To make the pasta, mound the flour in the middle of a work surface and make a small crater in the center. Add the eggs to the center of the flour and begin to incorporate the flour and eggs using your fingers or a fork, in a circular motion, until you get a nice even dough. Knead the dough for 10 minutes, wrap in plastic wrap, and let it rest in the fridge. (This dough needs to be cold or it will melt the oil too quickly.)
Remove the oil from the freezer just before you begin to roll out the pasta. Cut 1/4 of the dough and feed it into a pasta machine. Spin out a thin sheet (not too thin) and lay it on a well floured surface, being careful not to get too much flour on the top of the pasta sheet (the top is where you'll place the olive oil)
Using a spoon. crack off a piece of the frozen olive oil and place on the pasta sheet, making sure to leave space between each piece of oil. Brush some of the beaten egg around the oil pieces, this egg will create a seal which will keep the olive oil, once melted, contained within the pasta. (It's important that the oil not touch the sections of the pasta brushed with the egg.) Fold the top of the pasta over and seal shut, making sure no air pockets remain in the ravioli. Press the edges firmly and cut with a pasta cutter. Place ravioli on a floured cookie sheet and store in the freezer immediately. (don't make all the ravioli before freezing, or the oil will melt. The seal only becomes solid once the egg dries completely.) Repeat with the rest of the pasta.
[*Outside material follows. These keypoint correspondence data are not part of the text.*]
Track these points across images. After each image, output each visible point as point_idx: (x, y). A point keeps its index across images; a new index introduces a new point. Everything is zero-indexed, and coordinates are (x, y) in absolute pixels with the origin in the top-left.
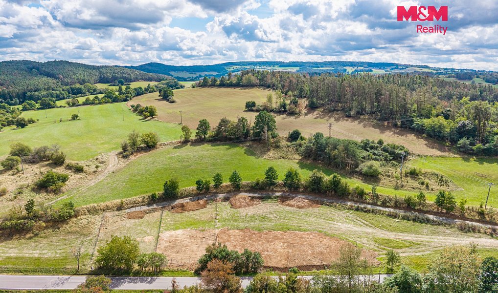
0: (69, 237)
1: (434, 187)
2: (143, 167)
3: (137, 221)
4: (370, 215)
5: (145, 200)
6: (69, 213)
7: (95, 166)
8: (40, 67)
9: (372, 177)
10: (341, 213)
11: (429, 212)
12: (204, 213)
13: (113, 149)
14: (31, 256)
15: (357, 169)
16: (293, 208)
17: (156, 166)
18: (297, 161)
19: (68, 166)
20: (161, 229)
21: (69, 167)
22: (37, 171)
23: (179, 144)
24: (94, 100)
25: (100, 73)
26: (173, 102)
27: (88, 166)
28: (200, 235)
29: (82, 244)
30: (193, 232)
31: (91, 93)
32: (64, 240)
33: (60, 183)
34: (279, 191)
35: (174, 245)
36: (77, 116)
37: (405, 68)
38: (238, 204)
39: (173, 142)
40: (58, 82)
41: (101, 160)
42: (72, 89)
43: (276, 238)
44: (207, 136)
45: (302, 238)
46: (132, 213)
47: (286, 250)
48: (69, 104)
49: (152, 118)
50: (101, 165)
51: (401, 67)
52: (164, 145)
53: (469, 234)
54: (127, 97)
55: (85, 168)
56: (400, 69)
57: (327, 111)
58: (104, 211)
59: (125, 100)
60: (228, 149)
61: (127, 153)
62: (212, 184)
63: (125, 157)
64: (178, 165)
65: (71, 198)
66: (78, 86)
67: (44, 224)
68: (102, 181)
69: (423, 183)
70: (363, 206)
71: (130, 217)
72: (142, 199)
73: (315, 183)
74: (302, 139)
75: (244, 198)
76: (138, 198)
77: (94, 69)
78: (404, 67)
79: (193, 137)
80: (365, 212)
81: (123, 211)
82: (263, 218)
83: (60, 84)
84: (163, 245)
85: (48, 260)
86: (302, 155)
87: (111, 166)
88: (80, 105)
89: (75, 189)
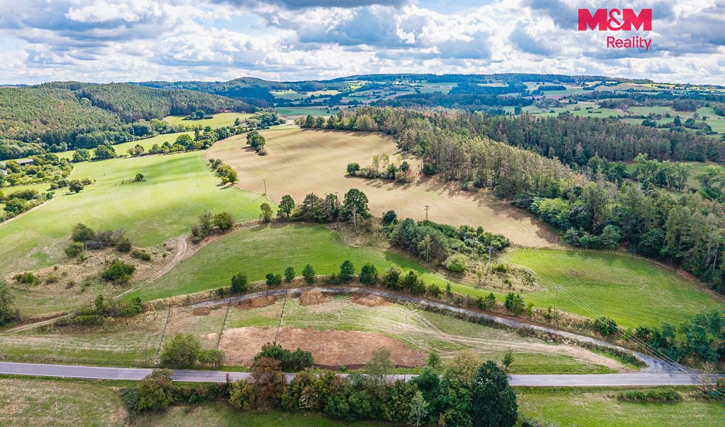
0: (136, 333)
1: (517, 286)
2: (213, 255)
3: (202, 317)
4: (438, 316)
5: (212, 295)
6: (136, 308)
7: (162, 254)
8: (92, 94)
9: (456, 272)
10: (409, 312)
11: (497, 314)
12: (270, 310)
13: (182, 231)
14: (103, 349)
15: (443, 263)
16: (362, 306)
17: (228, 254)
18: (385, 250)
19: (134, 253)
20: (226, 326)
21: (136, 255)
22: (102, 259)
23: (258, 225)
24: (163, 147)
25: (172, 100)
26: (263, 154)
27: (155, 254)
28: (263, 333)
29: (149, 339)
30: (257, 330)
31: (160, 131)
32: (133, 335)
33: (126, 276)
34: (355, 287)
35: (235, 342)
36: (142, 176)
37: (616, 84)
38: (308, 301)
39: (251, 222)
40: (116, 117)
41: (168, 246)
42: (136, 128)
43: (336, 338)
44: (290, 215)
45: (361, 338)
46: (198, 309)
47: (341, 350)
48: (131, 154)
49: (232, 185)
50: (169, 252)
51: (610, 82)
52: (241, 225)
53: (526, 338)
54: (206, 143)
55: (152, 257)
56: (609, 85)
57: (444, 180)
58: (170, 306)
59: (204, 148)
60: (312, 232)
61: (197, 238)
62: (284, 278)
63: (196, 243)
64: (252, 254)
65: (138, 292)
66: (142, 123)
67: (113, 319)
68: (170, 272)
69: (506, 282)
70: (433, 306)
71: (196, 313)
72: (208, 294)
73: (391, 279)
74: (396, 222)
75: (316, 294)
76: (205, 293)
77: (164, 96)
78: (614, 83)
79: (274, 216)
80: (434, 312)
81: (190, 307)
82: (330, 317)
83: (119, 119)
84: (225, 342)
85: (119, 354)
86: (391, 242)
87: (179, 254)
88: (146, 155)
89: (142, 281)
Once the ravioli are frozen, bring a pot of salted water to a boil and cook. While the pasta cooks, drizzle some of the vin cotto on the bottom of plate, remove the ravioli from the water with a slotted spoon (be gentle, the ravioli are delicate, and don't worry about oiling the ravioli, some oil will leech out into the boiling water which will prevent the ravioli from sticking to one another.) place the ravioli over the vin cotto, sprinkle with sea salt and grated cheese and eat. Serve with some fresh bread to sop up all of the oil and vinegar left on the plate.
Fig.3. You need to work fast before the oil melts all over the pasta. The oil is frozen.
Fig.4. Brush the edges of the pasta with a beaten egg. This will create a seal strong enough to contain the oil once it cooks.
Fig.5. When you fold the pasta over make sure the brushed egg comes into contact (press the edges together well), and that no air pockets remain in the ravioli. This is tricky because you need to make sure the oil doesn't move around and ruin your egg seal.